Юрий Шлиппенбах потерпел поражение, зато царь Петр одержал очередную победу: оказался соприроден очереди алкашей у пивного ларька, воистину «народен». «…Шлиппенбах говорил: “Ну и публика! Вот так народ! Я даже испугался. Это было что-то вроде…” – “Полтавской битвы”, – закончил я». Рассказ, начавшийся с пушкинской цитаты: «Шлиппенбах носил в хозяйственной сумке однотомник Пушкина. „Полтава” была заложена конфетной оберткой. „Читайте», – нервно говорил Шлиппенбах. И, не дожидаясь реакции, лающим голосом выкрикивал: „Пальбой отбитые дружины, / Мешаясь, катятся во прах. / Уходит Розен сквозь теснины, / Сдается пылкий Шлиппенбах…”» – и должен был кончиться чем-то вроде «Полтавской битвы».

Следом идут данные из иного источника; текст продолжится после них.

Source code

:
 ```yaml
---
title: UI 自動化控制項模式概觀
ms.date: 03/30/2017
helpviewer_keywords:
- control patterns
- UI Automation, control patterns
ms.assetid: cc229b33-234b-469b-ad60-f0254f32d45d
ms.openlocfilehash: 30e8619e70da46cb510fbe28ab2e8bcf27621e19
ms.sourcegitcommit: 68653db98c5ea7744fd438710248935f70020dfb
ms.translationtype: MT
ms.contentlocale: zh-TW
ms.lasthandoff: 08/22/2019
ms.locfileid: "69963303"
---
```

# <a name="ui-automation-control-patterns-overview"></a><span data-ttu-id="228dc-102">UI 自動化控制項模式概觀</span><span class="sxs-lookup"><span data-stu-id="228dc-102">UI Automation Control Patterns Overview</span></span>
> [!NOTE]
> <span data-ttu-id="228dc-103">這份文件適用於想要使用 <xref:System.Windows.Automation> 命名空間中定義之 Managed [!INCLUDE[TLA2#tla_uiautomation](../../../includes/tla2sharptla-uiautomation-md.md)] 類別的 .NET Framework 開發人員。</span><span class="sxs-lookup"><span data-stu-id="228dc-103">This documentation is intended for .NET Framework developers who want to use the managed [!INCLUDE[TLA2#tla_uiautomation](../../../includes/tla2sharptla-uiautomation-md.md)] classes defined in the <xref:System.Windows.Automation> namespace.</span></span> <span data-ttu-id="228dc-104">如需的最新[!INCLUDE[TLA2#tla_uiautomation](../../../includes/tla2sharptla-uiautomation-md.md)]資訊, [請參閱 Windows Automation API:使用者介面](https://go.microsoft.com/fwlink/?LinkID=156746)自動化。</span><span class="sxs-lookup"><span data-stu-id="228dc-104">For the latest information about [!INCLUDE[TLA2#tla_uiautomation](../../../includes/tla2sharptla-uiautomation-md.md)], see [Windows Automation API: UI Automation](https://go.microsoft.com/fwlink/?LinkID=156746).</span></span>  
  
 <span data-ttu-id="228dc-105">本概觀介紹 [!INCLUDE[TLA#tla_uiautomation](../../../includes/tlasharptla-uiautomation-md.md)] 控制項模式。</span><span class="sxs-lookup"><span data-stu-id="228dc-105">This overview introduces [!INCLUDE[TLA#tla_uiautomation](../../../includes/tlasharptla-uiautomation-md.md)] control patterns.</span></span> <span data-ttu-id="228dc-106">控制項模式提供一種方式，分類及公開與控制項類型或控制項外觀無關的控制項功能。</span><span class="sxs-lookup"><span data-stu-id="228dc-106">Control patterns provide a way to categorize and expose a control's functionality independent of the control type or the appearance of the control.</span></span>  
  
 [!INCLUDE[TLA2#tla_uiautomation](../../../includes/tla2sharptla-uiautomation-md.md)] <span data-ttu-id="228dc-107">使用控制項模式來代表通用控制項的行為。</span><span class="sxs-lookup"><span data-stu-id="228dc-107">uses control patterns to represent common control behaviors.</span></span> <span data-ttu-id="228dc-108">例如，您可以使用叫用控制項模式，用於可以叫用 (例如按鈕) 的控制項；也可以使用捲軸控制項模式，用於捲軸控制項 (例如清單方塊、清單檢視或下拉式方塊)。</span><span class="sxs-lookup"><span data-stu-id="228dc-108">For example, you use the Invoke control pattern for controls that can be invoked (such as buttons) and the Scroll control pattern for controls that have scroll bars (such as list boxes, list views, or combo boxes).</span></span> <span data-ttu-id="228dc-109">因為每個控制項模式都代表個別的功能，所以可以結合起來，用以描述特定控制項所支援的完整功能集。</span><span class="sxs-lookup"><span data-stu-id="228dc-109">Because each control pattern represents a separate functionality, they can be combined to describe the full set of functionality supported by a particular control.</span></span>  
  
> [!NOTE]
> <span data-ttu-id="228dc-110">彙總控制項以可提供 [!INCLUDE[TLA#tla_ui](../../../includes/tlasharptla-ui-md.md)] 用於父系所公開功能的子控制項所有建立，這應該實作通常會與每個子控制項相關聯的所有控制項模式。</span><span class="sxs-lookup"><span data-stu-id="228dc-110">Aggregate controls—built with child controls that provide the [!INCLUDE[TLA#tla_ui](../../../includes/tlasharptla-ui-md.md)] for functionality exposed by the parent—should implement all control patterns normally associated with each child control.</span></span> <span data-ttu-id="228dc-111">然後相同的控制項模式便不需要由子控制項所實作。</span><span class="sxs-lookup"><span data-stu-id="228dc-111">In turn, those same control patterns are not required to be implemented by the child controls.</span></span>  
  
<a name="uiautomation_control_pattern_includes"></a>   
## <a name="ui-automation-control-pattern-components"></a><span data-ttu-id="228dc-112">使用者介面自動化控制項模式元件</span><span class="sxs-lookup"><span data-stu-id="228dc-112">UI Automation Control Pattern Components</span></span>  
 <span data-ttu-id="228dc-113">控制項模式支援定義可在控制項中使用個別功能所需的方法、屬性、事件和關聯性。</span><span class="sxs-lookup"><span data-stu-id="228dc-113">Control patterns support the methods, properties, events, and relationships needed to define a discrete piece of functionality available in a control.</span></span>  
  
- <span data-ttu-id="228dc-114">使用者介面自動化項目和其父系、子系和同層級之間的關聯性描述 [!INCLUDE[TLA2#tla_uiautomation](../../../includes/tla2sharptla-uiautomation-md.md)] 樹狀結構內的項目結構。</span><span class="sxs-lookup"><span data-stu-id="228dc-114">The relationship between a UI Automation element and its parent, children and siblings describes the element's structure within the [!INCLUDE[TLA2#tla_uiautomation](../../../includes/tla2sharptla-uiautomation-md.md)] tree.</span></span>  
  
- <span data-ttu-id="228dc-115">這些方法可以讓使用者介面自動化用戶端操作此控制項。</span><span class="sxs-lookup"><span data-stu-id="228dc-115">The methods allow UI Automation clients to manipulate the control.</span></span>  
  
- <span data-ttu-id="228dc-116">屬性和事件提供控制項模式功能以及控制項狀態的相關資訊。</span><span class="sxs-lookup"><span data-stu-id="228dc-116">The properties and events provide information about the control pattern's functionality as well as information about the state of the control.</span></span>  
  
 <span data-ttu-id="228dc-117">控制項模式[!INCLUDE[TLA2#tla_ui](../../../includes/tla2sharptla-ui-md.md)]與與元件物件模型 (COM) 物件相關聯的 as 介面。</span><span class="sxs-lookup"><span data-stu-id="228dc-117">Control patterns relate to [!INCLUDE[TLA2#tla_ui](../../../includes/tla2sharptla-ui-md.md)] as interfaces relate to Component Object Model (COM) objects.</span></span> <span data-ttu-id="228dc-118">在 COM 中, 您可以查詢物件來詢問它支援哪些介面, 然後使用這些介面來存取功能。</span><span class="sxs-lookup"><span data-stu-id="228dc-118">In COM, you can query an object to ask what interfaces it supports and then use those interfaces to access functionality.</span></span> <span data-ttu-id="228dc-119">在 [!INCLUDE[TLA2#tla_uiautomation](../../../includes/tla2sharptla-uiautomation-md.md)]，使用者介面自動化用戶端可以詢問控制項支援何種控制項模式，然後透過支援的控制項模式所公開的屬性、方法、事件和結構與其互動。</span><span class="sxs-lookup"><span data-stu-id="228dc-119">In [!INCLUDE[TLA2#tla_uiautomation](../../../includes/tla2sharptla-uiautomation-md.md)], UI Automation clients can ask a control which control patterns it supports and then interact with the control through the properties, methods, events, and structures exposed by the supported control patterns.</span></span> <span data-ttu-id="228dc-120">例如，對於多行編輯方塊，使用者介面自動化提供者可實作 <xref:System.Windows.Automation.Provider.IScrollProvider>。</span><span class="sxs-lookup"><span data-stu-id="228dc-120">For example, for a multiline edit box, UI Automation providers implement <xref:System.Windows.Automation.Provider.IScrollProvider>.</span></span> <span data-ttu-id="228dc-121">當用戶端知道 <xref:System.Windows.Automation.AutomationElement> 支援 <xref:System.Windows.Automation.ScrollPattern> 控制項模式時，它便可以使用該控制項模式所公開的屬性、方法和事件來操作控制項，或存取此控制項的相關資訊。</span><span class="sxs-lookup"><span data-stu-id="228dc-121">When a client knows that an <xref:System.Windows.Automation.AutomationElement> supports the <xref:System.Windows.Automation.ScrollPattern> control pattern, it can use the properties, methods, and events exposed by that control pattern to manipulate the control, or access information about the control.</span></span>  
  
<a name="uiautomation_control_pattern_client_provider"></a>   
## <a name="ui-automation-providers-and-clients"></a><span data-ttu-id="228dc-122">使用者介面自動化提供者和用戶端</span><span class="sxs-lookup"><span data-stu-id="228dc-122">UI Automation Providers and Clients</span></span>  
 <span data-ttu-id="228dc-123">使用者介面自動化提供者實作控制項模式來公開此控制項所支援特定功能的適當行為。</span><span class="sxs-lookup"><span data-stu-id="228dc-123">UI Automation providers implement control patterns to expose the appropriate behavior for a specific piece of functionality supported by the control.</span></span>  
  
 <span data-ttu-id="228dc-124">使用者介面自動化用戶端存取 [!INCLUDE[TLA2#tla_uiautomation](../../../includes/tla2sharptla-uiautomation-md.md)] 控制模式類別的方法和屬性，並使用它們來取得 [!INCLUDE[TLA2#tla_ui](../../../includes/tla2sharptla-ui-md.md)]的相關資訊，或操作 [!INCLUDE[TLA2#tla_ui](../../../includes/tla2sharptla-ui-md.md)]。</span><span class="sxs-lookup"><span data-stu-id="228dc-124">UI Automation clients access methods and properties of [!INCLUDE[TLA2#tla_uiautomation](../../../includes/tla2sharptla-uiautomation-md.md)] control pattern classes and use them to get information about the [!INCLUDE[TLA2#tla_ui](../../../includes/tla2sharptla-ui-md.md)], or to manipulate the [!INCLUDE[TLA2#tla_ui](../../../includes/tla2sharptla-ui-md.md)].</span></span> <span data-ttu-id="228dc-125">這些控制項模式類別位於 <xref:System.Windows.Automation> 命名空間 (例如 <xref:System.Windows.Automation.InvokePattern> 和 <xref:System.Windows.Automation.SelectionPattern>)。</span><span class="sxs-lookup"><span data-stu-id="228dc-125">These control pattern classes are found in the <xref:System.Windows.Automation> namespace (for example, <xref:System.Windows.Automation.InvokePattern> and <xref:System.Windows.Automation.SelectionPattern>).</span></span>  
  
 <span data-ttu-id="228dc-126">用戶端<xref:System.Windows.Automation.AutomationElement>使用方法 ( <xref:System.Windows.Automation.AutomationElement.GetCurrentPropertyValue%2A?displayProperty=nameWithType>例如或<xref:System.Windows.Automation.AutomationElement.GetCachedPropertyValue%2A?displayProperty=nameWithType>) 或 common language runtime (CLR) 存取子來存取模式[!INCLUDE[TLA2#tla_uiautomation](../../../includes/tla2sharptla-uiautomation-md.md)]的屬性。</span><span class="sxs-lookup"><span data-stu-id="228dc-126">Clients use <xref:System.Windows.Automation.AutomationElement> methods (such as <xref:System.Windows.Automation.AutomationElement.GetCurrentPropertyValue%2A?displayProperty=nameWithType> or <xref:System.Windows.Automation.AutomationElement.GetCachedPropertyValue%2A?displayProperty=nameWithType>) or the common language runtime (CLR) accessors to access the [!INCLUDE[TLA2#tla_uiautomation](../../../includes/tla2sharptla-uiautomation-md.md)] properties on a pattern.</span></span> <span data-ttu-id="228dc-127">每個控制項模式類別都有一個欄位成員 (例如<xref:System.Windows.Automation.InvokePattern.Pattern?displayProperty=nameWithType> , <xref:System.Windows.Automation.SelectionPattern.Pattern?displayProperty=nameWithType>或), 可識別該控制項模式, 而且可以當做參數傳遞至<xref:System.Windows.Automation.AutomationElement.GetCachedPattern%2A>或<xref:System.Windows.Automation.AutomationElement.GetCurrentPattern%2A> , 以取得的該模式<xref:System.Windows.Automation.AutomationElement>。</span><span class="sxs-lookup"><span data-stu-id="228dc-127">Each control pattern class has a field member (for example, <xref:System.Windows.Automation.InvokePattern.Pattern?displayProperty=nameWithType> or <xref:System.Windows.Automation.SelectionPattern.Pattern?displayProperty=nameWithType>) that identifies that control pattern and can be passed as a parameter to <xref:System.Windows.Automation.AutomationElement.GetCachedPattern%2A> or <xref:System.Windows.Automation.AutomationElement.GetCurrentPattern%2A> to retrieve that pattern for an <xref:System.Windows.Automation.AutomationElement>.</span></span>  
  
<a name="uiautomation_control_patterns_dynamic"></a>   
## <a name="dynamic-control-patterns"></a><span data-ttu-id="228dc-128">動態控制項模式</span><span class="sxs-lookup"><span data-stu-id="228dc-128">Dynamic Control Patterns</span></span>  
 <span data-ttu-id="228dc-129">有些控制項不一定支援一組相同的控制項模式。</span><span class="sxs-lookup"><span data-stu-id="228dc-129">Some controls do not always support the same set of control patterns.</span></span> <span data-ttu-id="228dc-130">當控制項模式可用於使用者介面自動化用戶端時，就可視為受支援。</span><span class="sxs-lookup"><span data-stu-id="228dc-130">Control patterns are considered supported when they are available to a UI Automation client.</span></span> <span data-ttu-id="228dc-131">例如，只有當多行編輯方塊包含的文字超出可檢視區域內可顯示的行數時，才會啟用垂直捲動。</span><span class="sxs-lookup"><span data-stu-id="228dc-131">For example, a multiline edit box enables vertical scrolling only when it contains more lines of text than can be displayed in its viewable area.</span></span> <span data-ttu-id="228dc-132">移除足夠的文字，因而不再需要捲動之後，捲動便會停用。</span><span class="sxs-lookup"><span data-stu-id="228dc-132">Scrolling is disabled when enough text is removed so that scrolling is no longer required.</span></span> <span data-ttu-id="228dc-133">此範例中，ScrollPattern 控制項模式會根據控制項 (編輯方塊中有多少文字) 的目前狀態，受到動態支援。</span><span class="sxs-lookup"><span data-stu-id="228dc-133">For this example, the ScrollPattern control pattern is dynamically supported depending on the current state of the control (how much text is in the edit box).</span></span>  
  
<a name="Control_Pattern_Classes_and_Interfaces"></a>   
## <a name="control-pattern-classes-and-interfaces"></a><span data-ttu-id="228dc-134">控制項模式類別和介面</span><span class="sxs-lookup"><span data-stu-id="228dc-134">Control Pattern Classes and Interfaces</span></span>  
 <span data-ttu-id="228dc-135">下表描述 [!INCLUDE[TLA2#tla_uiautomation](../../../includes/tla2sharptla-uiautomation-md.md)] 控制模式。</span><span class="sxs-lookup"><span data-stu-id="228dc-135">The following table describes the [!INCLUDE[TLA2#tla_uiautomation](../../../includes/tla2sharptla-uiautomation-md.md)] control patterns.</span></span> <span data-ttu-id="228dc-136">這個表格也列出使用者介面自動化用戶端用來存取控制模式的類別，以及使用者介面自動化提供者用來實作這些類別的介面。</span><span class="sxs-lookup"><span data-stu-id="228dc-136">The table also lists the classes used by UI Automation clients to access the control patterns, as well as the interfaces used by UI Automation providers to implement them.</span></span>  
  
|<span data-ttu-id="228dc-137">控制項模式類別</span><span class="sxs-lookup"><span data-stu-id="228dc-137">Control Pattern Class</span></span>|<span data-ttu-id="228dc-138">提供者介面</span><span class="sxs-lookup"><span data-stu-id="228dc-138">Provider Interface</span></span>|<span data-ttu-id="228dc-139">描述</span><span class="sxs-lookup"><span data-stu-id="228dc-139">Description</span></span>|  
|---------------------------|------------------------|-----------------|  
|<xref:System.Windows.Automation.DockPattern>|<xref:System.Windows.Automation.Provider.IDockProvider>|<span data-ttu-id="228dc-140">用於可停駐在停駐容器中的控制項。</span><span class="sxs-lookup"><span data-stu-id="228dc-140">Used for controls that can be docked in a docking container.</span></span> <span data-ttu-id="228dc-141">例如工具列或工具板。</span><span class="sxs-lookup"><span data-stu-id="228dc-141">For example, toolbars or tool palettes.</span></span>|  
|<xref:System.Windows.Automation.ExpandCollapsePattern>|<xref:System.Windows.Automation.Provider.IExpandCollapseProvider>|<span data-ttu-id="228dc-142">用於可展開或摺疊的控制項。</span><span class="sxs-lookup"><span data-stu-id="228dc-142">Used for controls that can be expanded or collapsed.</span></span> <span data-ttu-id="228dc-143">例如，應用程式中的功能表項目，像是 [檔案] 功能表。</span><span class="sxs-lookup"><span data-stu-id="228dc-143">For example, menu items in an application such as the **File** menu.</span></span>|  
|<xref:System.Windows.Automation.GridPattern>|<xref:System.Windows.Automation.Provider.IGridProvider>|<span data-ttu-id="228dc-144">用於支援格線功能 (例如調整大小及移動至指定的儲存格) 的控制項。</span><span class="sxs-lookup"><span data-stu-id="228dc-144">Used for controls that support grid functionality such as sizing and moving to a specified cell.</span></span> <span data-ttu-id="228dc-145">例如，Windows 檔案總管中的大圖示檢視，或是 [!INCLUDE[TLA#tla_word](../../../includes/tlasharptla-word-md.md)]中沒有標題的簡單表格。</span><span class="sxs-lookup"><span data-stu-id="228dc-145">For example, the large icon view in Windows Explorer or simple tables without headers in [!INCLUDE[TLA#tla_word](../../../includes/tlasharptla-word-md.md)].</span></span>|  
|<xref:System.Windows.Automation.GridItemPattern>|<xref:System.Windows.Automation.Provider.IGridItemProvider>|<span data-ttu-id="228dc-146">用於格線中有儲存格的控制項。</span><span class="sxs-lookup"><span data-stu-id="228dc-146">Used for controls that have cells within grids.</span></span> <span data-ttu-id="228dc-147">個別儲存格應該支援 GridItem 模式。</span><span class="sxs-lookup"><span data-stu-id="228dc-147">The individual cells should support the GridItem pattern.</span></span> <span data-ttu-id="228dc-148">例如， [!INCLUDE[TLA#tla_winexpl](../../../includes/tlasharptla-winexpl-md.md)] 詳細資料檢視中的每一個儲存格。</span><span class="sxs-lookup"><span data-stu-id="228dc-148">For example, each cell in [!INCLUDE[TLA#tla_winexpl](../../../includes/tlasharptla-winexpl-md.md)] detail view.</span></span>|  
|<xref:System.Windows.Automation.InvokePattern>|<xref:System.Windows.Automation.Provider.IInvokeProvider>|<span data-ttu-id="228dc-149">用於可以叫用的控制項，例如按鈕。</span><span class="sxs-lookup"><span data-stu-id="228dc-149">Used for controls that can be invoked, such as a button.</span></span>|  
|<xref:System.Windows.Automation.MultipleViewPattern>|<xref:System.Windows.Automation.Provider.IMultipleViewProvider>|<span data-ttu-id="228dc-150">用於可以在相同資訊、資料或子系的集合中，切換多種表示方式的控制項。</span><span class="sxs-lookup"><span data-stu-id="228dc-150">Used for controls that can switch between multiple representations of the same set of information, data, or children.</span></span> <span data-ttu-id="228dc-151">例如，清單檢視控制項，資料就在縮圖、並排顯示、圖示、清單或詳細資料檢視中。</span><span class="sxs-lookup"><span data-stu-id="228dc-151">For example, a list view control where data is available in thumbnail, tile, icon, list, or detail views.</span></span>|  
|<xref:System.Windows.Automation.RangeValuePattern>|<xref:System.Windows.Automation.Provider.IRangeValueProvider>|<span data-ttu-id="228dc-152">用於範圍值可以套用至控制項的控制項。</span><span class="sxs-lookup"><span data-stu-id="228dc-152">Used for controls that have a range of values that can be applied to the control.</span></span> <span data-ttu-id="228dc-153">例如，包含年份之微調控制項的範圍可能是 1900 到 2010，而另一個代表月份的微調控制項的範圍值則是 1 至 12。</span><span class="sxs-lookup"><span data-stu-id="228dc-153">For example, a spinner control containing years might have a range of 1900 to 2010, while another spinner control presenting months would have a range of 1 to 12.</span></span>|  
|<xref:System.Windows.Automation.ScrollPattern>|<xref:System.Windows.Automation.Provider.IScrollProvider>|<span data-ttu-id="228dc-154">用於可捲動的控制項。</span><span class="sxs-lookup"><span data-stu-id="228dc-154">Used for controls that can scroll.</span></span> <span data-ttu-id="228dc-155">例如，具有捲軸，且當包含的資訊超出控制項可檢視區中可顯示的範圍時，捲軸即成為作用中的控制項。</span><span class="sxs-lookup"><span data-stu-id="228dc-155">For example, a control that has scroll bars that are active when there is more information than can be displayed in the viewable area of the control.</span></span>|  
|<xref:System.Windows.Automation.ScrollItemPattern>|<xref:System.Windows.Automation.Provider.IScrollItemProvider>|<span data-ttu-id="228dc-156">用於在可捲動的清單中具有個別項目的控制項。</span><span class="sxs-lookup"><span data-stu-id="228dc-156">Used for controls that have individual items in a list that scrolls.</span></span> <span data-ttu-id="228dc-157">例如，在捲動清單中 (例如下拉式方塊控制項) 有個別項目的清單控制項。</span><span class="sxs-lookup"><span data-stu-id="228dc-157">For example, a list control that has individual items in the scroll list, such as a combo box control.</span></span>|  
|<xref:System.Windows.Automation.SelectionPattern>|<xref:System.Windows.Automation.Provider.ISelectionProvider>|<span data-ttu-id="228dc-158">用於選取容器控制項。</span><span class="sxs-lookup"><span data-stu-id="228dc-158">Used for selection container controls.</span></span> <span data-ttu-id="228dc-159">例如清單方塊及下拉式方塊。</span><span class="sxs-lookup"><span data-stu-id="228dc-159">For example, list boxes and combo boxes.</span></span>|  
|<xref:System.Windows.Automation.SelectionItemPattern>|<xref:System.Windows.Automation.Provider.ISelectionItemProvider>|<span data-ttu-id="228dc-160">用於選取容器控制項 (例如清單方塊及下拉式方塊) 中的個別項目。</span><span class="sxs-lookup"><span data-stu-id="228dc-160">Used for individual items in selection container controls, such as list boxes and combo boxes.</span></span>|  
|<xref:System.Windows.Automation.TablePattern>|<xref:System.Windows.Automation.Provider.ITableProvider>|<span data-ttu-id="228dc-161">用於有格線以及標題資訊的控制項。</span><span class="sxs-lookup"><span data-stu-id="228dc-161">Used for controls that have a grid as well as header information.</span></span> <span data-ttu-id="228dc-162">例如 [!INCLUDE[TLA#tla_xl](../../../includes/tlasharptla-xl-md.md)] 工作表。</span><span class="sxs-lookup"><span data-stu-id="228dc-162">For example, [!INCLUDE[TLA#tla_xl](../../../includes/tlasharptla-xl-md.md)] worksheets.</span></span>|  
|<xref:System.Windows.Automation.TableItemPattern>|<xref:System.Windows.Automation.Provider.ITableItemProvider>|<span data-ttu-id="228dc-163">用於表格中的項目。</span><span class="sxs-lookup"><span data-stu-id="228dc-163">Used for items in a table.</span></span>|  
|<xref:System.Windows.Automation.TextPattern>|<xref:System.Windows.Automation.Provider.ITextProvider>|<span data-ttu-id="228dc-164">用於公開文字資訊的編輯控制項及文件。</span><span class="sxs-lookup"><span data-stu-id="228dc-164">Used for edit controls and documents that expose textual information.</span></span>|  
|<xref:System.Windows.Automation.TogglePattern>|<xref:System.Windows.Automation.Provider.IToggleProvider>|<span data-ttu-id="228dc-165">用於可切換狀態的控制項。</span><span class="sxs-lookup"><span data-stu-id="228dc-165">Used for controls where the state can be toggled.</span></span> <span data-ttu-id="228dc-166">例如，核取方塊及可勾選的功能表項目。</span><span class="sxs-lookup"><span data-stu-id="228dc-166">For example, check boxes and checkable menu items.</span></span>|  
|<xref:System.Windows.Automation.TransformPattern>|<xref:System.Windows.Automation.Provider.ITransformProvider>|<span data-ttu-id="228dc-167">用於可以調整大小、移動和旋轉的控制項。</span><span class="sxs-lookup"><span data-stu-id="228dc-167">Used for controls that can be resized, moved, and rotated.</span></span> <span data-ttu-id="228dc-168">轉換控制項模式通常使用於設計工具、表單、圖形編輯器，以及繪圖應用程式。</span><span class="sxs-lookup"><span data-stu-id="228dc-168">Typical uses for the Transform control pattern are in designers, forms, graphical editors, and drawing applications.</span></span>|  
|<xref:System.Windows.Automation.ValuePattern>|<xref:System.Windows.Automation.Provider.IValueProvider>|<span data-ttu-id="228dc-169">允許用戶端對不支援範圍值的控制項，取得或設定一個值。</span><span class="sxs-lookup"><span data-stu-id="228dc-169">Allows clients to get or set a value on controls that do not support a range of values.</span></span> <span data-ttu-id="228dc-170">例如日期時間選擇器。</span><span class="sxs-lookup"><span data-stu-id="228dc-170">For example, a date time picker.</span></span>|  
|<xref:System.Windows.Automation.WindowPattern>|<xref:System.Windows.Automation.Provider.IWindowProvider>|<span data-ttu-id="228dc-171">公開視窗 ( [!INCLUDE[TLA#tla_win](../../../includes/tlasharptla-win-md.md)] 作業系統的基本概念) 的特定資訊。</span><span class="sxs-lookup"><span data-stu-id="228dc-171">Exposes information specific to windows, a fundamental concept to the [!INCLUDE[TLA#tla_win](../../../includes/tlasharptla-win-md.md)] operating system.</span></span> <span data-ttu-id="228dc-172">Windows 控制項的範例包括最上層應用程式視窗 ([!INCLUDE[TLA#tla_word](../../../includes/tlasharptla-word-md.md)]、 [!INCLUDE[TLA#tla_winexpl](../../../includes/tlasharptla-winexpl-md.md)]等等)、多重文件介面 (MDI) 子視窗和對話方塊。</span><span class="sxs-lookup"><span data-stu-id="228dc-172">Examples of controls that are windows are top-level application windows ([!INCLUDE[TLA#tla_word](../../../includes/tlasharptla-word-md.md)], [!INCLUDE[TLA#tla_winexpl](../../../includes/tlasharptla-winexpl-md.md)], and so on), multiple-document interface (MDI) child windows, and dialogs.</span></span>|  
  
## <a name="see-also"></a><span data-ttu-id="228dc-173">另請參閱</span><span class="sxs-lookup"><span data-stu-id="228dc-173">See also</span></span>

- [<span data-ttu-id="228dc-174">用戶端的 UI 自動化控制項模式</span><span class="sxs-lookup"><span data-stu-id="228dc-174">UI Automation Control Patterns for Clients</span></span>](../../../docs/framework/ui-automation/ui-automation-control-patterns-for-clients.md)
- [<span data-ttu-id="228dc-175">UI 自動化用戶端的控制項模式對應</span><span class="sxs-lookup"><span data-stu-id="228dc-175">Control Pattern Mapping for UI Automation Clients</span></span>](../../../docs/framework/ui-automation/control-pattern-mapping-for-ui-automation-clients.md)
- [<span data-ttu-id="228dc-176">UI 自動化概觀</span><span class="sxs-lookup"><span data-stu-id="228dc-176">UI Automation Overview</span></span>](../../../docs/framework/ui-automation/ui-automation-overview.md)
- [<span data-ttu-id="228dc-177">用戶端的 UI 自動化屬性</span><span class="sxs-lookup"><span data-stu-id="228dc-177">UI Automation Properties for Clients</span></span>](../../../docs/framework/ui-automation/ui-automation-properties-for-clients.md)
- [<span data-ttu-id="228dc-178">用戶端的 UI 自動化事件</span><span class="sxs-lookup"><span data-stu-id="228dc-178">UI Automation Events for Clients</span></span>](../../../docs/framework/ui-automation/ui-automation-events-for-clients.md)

В «Чемодане» Довлатов полностью освободился от «литературности», описательности. Остался человеческий голос, рассказывающий истории. И только. Кажется, Солоухин писал, что лучше сырых рыжиков с солью он не ел блюда. Рассказы цикла «Чемодан» и есть такие «рыжики с солью». Чистый продукт. Можно было бы написать целую историю сказа в русской литературе – от «Левши» Лескова до «Чемодана» Довлатова. Как постепенно «сказитель» приближается к читателю, едва ли не сливается с ним. Лесковский «выдумщик и языкотворец», зощенковский «полудурок», платоновский «юродивый» и, наконец, советский «люмпен-интеллигент», такой же, как мы… Но попытайтесь пересказать новеллу Довлатова – и вы убедитесь, насколько это трудно, насколько обманчива иллюзия простого, примитивного, «неокрашенного» языка.